ウクライナ兵数百人が捕虜か=東部激戦地からの撤退で 2024年02月21日 14時38分

ロシアが制圧したウクライナ東部ドネツク州の激戦地アウディイウカ=19日(AFP時事)
ロシアが制圧したウクライナ東部ドネツク州の激戦地アウディイウカ=19日(AFP時事)

 【ワシントン時事】米紙ニューヨーク・タイムズ(電子版)は20日、ウクライナ軍が東部ドネツク州の激戦地アウディイウカから撤退する際、数百人の兵士がロシア軍の捕虜となったか、行方不明になった可能性があると報じた。事実であれば、ウクライナ軍の士気低下につながる可能性がある。
 ロシアのウクライナ侵攻から24日で丸2年。米政府による支援の途絶などでウクライナ軍の武器・弾薬は不足しており、東部戦線ではロシア軍が主導権を握っている。
 報道によると、欧米の政府高官や戦場の兵士の話として、ウクライナ軍の防衛線の崩壊に伴う混乱で850〜1000人の兵士が捕虜か行方不明になったと推定されている。正確な人数の把握には時間がかかる可能性があるという。
 昨年6月に始まった反転攻勢の成果が乏しいことや、ザルジニー前総司令官の解任を受け、ウクライナ軍は既に士気が低下していると指摘されている。

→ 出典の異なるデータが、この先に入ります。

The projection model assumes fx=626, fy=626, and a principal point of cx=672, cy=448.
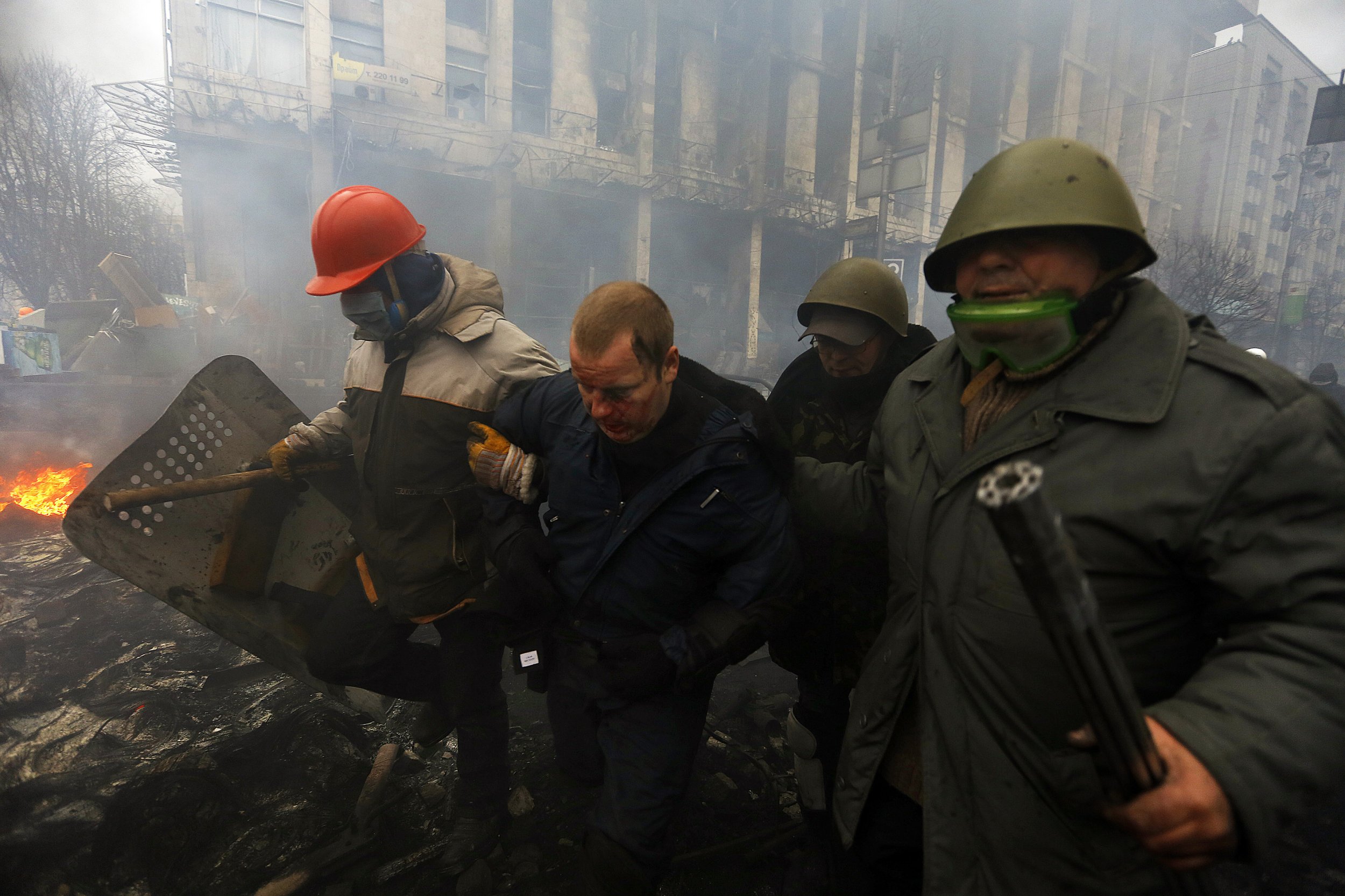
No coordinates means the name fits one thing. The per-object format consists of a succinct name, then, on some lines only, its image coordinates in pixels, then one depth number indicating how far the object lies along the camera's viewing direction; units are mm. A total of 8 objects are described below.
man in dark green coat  977
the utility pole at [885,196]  16906
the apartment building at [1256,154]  40031
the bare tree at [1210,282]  21969
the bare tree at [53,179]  18422
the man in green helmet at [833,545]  2471
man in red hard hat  2588
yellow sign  18875
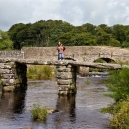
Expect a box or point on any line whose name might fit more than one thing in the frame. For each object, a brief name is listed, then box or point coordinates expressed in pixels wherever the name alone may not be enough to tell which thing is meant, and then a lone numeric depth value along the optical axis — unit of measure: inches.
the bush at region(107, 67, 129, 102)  599.7
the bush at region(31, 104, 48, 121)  606.4
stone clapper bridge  863.1
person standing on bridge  954.7
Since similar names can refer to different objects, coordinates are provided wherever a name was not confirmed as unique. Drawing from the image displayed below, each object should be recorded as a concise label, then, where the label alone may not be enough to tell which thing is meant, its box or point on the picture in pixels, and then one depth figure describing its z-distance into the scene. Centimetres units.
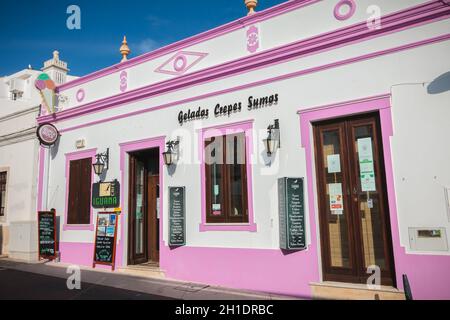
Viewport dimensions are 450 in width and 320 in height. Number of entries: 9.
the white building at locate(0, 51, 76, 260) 1018
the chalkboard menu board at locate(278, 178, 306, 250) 591
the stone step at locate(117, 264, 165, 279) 765
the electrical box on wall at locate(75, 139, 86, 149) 947
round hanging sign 962
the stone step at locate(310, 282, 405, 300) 515
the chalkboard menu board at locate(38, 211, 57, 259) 945
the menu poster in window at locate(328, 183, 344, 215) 586
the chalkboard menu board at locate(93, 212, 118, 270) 836
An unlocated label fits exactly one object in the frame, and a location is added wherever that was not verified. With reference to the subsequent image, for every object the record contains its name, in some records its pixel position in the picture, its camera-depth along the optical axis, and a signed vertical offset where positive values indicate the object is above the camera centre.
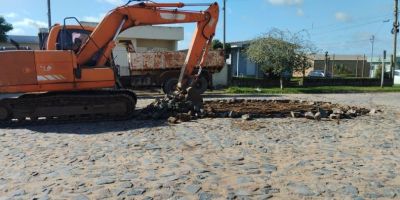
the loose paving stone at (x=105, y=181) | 6.69 -1.74
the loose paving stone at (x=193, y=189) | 6.27 -1.74
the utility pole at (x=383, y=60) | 35.75 -0.01
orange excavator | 12.51 -0.48
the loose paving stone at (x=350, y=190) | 6.19 -1.74
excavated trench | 13.55 -1.59
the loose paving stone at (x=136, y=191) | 6.17 -1.75
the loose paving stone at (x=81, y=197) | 6.01 -1.76
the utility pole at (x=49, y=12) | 27.37 +2.75
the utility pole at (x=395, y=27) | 38.97 +2.72
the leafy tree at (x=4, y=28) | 39.29 +2.72
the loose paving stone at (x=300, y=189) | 6.19 -1.74
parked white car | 45.15 -1.65
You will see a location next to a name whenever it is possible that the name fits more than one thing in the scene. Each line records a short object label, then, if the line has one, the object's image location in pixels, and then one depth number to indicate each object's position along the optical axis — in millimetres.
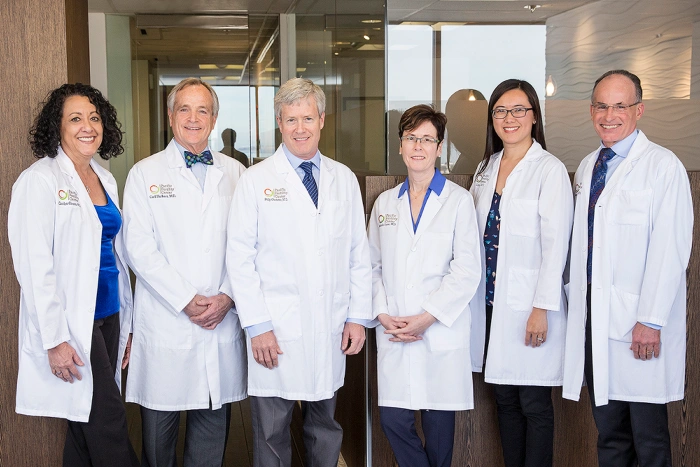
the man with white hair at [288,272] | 2494
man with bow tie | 2584
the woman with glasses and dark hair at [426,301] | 2615
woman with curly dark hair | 2311
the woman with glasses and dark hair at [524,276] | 2619
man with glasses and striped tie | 2418
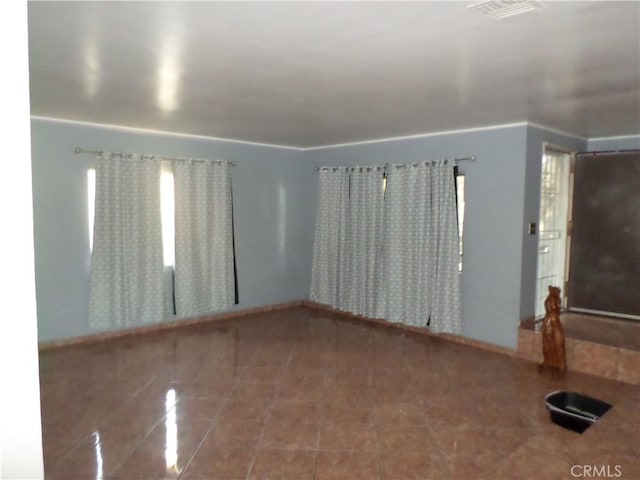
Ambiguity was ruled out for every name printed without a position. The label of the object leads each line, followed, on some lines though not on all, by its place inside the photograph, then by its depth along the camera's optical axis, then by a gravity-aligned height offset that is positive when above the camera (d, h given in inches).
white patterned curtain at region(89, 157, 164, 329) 180.1 -13.5
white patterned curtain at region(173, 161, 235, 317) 202.5 -11.2
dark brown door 189.0 -8.3
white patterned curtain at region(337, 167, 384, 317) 212.8 -13.4
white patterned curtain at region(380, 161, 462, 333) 185.8 -14.4
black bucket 116.6 -52.7
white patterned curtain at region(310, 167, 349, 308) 226.5 -10.4
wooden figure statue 153.9 -40.4
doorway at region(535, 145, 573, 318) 192.5 -2.6
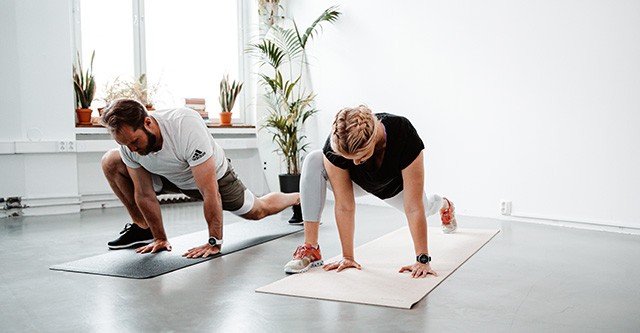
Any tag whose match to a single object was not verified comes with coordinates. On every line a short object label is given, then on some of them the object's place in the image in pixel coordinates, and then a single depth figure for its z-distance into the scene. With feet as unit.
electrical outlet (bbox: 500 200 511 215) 13.33
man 8.56
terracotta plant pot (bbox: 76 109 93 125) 16.08
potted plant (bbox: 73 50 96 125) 16.01
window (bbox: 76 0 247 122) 17.16
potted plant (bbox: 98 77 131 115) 16.80
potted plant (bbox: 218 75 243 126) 18.84
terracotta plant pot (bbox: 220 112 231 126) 19.07
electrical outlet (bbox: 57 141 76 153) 14.97
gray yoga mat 8.37
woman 6.72
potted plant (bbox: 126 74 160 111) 16.98
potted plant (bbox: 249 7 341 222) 16.80
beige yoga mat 6.84
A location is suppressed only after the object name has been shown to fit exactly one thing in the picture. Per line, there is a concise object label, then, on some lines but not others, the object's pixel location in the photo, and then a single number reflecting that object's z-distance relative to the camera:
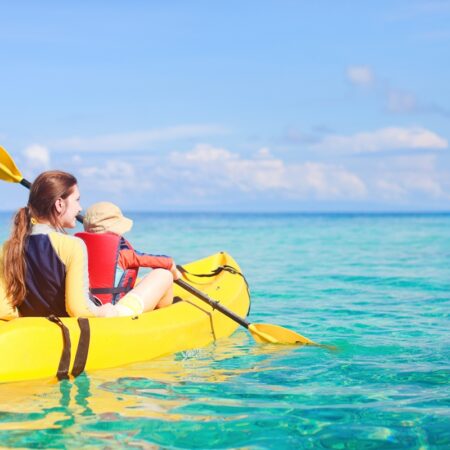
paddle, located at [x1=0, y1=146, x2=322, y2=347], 5.49
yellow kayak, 4.03
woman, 4.06
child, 4.54
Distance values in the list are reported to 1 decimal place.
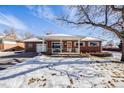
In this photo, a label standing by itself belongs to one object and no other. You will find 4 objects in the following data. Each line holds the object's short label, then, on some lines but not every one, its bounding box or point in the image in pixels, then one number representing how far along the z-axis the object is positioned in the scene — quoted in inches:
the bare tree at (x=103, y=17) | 250.5
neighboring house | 562.5
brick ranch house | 366.8
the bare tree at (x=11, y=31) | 1101.0
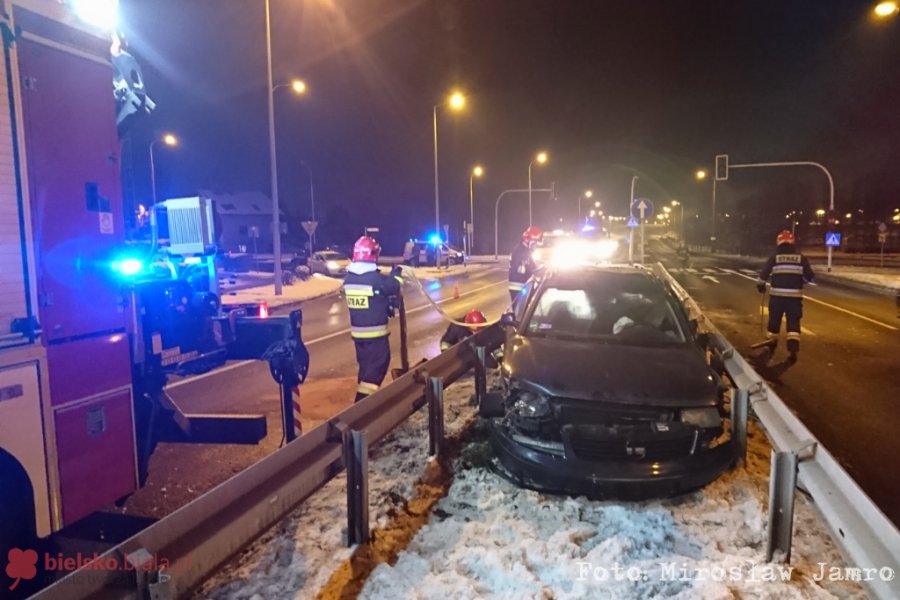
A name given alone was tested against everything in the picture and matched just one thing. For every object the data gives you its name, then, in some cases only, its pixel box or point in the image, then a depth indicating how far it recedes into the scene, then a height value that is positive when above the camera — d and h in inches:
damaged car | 160.4 -48.6
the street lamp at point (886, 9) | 605.2 +215.4
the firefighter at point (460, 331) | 357.1 -51.3
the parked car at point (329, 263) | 1407.5 -43.9
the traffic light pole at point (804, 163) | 1233.6 +137.1
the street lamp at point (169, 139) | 913.5 +162.6
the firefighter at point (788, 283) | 397.1 -30.2
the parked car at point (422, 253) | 1610.5 -30.5
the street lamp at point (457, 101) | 1012.5 +224.4
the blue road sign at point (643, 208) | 564.4 +26.3
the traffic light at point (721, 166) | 1274.6 +141.2
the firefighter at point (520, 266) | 451.2 -19.2
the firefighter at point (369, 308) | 260.4 -26.8
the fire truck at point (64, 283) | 130.8 -7.9
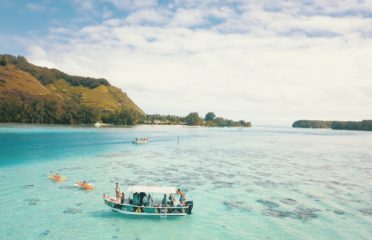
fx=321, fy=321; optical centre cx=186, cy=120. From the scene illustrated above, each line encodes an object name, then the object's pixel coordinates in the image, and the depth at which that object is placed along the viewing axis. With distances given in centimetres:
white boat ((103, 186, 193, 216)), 3797
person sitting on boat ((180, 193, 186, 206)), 3931
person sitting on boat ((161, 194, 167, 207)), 3864
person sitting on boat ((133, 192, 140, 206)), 3847
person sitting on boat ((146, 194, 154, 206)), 3842
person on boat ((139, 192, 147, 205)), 3855
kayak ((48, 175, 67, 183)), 5454
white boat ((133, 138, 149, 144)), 13304
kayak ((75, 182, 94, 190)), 4938
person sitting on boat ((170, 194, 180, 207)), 3891
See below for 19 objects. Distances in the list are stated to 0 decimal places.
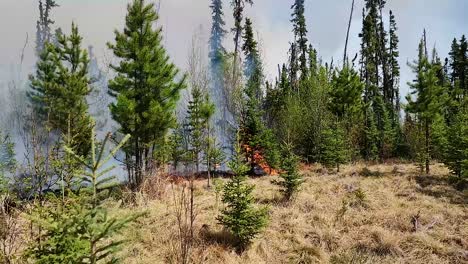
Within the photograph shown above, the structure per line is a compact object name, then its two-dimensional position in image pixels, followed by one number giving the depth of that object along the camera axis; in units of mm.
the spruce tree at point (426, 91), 18828
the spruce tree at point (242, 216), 9109
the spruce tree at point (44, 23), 47709
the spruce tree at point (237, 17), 29672
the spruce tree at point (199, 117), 20688
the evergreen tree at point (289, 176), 12867
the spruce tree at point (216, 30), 47719
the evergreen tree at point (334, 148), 20078
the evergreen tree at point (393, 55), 44066
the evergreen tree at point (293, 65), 40366
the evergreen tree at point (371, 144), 28891
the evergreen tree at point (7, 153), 20219
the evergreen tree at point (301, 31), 40312
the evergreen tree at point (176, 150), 22250
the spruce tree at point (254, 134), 22478
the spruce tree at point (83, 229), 2992
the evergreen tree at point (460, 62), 46750
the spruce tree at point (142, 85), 15320
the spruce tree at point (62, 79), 20359
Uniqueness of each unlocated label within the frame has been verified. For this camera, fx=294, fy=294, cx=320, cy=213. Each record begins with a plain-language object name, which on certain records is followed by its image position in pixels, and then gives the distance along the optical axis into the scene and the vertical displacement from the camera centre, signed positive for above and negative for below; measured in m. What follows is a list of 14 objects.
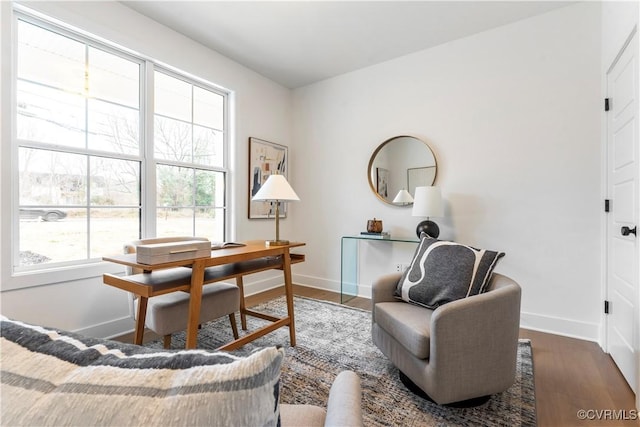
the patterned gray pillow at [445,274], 1.71 -0.38
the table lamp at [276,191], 2.15 +0.15
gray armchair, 1.41 -0.66
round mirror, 3.16 +0.49
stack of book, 3.24 -0.26
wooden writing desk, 1.54 -0.38
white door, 1.72 +0.00
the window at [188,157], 2.84 +0.57
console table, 3.57 -0.65
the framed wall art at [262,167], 3.66 +0.59
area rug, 1.47 -1.01
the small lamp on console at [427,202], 2.77 +0.09
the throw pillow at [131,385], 0.33 -0.21
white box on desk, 1.46 -0.21
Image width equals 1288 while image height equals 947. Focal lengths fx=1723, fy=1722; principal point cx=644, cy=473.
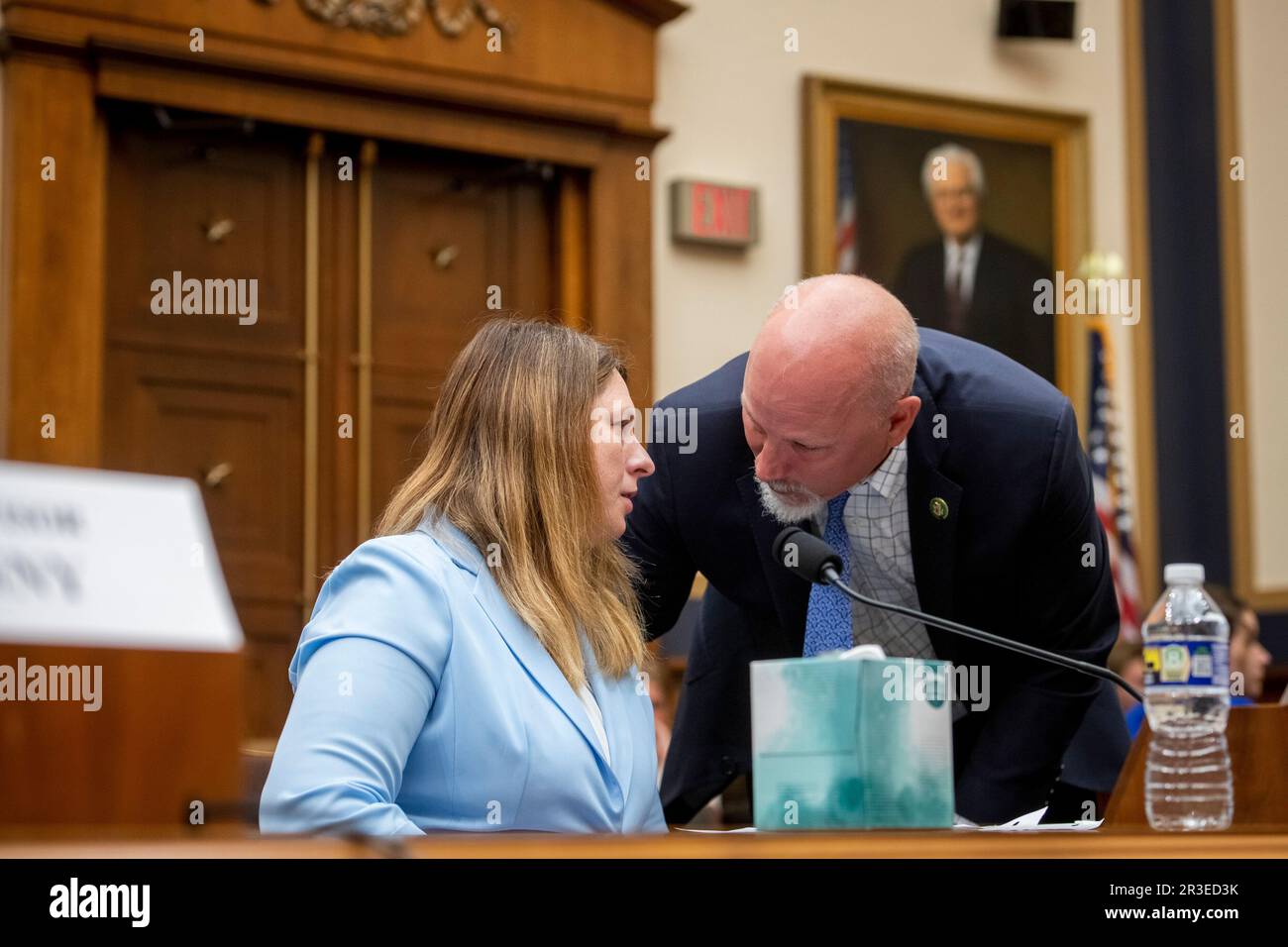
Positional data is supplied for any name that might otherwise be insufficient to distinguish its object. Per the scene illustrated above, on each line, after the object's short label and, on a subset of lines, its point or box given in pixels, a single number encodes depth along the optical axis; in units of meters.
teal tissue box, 1.65
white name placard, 2.15
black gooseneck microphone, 1.93
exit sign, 7.20
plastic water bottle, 2.19
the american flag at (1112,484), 7.57
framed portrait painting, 7.57
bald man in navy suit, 2.62
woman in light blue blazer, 1.93
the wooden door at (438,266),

アウディイウカ陥落と大量の捕虜の発生はさらに士気に影響しかねない。
 一方、アウディイウカから撤退したウクライナ軍部隊の幹部は20日、通信アプリで「敵はさらに前進するのに十分な戦力を持っており、今後も前進を続けるだろう」と指摘。ロシア軍がアウディイウカ西方の集落ラストチキネに向かっているとの見方を示した。
 ロシア軍は17日にアウディイウカを包囲の末、陥落させた。ロシア軍にとっては昨年5月の東部の要衝バフムト制圧以来の成果となった。ウクライナを支援する米国のサリバン大統領補佐官(国家安全保障担当)は記者団に「ウクライナ軍はロシアの進軍阻止に必要な物資や弾薬を持っていなかった」と語った。